Stored data entries:
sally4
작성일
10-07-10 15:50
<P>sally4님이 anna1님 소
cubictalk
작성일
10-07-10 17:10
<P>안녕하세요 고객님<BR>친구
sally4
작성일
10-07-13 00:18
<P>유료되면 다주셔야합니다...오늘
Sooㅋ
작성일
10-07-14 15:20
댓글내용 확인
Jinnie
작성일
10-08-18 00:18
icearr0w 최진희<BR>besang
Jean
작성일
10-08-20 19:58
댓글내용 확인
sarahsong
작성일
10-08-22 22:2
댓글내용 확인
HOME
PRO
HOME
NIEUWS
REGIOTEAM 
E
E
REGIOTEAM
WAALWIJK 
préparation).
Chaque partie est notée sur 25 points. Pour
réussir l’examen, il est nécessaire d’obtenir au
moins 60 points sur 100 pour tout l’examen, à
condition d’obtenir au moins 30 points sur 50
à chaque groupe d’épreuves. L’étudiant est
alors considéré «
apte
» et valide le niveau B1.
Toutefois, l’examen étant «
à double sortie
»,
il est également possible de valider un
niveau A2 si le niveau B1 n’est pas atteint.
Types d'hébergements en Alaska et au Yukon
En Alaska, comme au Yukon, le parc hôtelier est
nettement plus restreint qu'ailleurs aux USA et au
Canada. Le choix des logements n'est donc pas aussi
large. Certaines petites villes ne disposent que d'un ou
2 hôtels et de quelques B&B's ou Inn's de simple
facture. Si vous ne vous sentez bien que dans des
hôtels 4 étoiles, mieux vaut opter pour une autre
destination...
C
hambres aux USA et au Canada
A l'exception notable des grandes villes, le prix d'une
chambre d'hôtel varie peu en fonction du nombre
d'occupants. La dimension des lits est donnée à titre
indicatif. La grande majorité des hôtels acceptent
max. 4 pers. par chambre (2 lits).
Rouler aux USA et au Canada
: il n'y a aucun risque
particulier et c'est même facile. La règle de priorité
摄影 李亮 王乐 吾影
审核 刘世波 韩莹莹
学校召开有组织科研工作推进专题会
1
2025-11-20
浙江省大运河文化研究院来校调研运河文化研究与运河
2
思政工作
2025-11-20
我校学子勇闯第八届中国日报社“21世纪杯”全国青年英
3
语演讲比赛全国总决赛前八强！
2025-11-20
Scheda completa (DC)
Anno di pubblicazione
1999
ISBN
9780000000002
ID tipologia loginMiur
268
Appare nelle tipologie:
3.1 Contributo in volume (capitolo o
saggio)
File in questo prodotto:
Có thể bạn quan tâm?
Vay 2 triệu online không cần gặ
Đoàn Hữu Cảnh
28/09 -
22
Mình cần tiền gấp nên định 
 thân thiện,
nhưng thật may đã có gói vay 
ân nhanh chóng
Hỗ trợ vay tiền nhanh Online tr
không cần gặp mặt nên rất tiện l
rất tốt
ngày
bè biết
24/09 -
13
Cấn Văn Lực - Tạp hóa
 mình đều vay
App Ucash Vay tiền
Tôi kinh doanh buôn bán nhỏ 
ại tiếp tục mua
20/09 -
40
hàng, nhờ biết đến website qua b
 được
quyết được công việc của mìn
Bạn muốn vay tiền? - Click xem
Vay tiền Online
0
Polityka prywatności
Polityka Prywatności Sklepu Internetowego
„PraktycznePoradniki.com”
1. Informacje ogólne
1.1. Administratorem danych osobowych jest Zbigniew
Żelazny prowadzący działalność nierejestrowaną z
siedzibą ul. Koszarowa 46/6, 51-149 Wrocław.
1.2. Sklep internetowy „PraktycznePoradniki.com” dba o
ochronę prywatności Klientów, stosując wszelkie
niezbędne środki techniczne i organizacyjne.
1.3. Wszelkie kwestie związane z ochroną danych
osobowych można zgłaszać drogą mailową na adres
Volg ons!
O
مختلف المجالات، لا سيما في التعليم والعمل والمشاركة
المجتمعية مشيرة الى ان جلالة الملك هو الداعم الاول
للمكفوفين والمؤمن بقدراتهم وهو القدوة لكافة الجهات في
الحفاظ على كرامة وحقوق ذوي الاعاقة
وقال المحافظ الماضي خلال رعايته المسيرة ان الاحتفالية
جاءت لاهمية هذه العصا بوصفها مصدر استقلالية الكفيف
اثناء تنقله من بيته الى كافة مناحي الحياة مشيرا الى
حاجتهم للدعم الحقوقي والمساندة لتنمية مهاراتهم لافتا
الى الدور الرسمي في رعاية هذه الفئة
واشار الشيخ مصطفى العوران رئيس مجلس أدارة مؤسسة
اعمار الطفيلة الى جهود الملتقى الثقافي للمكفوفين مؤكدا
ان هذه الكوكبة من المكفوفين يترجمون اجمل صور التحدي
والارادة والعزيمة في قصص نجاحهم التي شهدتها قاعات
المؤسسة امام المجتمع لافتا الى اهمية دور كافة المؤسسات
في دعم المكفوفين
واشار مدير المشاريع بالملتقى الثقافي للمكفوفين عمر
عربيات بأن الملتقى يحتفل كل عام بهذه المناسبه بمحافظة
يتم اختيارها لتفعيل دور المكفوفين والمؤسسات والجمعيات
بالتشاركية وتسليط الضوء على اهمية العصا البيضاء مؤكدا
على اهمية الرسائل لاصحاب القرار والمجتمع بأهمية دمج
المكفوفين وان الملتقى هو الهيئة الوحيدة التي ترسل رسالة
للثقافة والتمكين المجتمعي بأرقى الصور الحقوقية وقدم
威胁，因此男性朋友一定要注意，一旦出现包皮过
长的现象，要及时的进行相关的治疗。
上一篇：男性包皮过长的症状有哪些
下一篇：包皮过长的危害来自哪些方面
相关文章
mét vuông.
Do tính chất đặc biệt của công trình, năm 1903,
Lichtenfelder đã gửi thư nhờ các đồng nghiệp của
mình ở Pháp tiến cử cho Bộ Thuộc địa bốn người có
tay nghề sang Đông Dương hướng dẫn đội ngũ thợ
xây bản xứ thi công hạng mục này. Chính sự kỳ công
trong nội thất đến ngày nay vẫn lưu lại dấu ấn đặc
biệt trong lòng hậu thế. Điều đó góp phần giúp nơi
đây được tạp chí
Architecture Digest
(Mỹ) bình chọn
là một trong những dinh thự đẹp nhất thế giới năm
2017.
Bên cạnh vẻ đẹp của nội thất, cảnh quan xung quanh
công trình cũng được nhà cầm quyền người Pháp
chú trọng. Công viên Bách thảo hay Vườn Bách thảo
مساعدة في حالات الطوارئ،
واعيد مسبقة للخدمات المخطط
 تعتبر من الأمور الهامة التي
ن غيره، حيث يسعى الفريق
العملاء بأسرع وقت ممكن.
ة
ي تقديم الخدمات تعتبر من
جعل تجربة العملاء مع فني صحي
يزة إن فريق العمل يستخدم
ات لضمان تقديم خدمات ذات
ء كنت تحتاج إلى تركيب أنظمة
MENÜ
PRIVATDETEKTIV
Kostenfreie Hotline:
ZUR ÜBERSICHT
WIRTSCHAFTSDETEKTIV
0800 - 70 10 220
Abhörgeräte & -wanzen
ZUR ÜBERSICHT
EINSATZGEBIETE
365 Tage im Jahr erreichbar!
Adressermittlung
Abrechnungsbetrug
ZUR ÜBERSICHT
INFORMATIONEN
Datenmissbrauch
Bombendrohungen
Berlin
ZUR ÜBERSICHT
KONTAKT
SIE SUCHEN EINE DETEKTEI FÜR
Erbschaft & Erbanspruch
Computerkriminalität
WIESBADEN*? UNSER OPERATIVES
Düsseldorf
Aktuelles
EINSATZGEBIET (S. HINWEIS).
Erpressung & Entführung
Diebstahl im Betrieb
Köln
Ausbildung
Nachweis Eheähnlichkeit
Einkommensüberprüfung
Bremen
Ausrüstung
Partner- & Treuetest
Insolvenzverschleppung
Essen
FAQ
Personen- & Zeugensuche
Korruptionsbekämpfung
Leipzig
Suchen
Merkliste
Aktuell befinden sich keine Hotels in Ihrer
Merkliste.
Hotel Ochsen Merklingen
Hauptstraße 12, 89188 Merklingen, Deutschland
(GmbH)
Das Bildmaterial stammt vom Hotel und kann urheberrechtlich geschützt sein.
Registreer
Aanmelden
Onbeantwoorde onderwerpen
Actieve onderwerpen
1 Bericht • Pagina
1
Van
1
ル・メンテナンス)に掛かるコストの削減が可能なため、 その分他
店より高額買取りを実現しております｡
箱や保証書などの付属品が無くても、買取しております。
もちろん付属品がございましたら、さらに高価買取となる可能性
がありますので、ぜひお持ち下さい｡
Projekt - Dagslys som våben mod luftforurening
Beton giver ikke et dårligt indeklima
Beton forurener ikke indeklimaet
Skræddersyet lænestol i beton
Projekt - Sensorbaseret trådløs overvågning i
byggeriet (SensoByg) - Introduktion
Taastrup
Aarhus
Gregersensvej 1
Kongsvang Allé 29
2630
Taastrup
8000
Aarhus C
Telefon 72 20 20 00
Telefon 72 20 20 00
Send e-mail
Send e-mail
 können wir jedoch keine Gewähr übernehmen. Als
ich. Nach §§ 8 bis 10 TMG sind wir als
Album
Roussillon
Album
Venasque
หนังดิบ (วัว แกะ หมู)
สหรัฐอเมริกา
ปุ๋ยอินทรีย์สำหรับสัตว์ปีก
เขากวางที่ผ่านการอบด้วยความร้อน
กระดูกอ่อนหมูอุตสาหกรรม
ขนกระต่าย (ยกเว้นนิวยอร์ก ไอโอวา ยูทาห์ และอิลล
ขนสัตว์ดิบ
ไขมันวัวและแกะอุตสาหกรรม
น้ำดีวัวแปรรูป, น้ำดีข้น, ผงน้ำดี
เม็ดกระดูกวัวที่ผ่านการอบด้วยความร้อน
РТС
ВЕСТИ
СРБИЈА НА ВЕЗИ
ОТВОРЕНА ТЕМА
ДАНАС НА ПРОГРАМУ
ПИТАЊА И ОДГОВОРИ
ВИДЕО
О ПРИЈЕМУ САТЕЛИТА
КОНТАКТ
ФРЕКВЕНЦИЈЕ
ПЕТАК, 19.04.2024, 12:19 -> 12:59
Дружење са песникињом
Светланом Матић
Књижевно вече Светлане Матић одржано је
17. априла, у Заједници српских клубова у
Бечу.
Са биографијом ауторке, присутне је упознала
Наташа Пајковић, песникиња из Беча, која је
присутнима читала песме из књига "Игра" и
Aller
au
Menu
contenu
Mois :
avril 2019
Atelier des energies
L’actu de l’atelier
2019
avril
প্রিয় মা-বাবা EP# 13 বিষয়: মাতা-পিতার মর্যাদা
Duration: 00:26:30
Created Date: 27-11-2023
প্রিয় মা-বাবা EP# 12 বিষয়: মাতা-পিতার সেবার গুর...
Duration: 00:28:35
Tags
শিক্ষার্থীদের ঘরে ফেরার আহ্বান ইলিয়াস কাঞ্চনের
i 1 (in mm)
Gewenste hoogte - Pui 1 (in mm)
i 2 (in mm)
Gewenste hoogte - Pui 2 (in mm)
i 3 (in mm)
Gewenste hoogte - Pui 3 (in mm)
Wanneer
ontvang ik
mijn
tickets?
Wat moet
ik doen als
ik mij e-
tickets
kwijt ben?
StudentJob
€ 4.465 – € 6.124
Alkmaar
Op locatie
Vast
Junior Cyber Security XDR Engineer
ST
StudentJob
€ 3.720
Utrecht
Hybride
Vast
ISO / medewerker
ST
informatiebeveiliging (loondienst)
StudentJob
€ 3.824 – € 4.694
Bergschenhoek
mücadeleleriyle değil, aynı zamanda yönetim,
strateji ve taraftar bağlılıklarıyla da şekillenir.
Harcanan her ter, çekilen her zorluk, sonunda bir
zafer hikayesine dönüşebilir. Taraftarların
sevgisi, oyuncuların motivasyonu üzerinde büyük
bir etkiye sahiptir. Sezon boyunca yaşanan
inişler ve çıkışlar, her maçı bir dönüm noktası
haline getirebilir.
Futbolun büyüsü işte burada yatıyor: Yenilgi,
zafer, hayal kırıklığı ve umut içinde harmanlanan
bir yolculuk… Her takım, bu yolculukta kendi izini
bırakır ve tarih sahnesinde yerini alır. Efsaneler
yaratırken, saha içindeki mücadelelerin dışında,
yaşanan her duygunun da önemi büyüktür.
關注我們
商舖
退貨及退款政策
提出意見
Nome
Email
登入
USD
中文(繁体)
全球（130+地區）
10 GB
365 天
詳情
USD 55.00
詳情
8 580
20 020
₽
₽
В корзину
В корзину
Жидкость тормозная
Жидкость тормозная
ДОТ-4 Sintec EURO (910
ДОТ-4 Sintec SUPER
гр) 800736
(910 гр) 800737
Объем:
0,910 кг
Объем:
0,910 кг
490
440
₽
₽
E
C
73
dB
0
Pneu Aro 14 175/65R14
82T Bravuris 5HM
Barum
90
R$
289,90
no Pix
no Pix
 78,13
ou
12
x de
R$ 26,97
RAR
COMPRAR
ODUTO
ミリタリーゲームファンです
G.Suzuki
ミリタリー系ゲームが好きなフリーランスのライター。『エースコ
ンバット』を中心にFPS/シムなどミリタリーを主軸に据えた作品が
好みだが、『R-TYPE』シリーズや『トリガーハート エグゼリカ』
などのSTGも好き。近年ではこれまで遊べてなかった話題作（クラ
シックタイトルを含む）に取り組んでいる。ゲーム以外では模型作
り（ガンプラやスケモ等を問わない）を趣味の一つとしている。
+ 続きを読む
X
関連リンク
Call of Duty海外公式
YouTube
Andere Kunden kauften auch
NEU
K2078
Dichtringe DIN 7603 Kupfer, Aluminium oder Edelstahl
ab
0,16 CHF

** Task statement **
Echo the lines from the first one through the line holding "ân nhanh chóng", including both.

** The answer **
sally4
작성일
10-07-10 15:50
<P>sally4님이 anna1님 소
cubictalk
작성일
10-07-10 17:10
<P>안녕하세요 고객님<BR>친구
sally4
작성일
10-07-13 00:18
<P>유료되면 다주셔야합니다...오늘
Sooㅋ
작성일
10-07-14 15:20
댓글내용 확인
Jinnie
작성일
10-08-18 00:18
icearr0w 최진희<BR>besang
Jean
작성일
10-08-20 19:58
댓글내용 확인
sarahsong
작성일
10-08-22 22:2
댓글내용 확인
HOME
PRO
HOME
NIEUWS
REGIOTEAM 
E
E
REGIOTEAM
WAALWIJK 
préparation).
Chaque partie est notée sur 25 points. Pour
réussir l’examen, il est nécessaire d’obtenir au
moins 60 points sur 100 pour tout l’examen, à
condition d’obtenir au moins 30 points sur 50
à chaque groupe d’épreuves. L’étudiant est
alors considéré «
apte
» et valide le niveau B1.
Toutefois, l’examen étant «
à double sortie
»,
il est également possible de valider un
niveau A2 si le niveau B1 n’est pas atteint.
Types d'hébergements en Alaska et au Yukon
En Alaska, comme au Yukon, le parc hôtelier est
nettement plus restreint qu'ailleurs aux USA et au
Canada. Le choix des logements n'est donc pas aussi
large. Certaines petites villes ne disposent que d'un ou
2 hôtels et de quelques B&B's ou Inn's de simple
facture. Si vous ne vous sentez bien que dans des
hôtels 4 étoiles, mieux vaut opter pour une autre
destination...
C
hambres aux USA et au Canada
A l'exception notable des grandes villes, le prix d'une
chambre d'hôtel varie peu en fonction du nombre
d'occupants. La dimension des lits est donnée à titre
indicatif. La grande majorité des hôtels acceptent
max. 4 pers. par chambre (2 lits).
Rouler aux USA et au Canada
: il n'y a aucun risque
particulier et c'est même facile. La règle de priorité
摄影 李亮 王乐 吾影
审核 刘世波 韩莹莹
学校召开有组织科研工作推进专题会
1
2025-11-20
浙江省大运河文化研究院来校调研运河文化研究与运河
2
思政工作
2025-11-20
我校学子勇闯第八届中国日报社“21世纪杯”全国青年英
3
语演讲比赛全国总决赛前八强！
2025-11-20
Scheda completa (DC)
Anno di pubblicazione
1999
ISBN
9780000000002
ID tipologia loginMiur
268
Appare nelle tipologie:
3.1 Contributo in volume (capitolo o
saggio)
File in questo prodotto:
Có thể bạn quan tâm?
Vay 2 triệu online không cần gặ
Đoàn Hữu Cảnh
28/09 -
22
Mình cần tiền gấp nên định 
 thân thiện,
nhưng thật may đã có gói vay 
ân nhanh chóng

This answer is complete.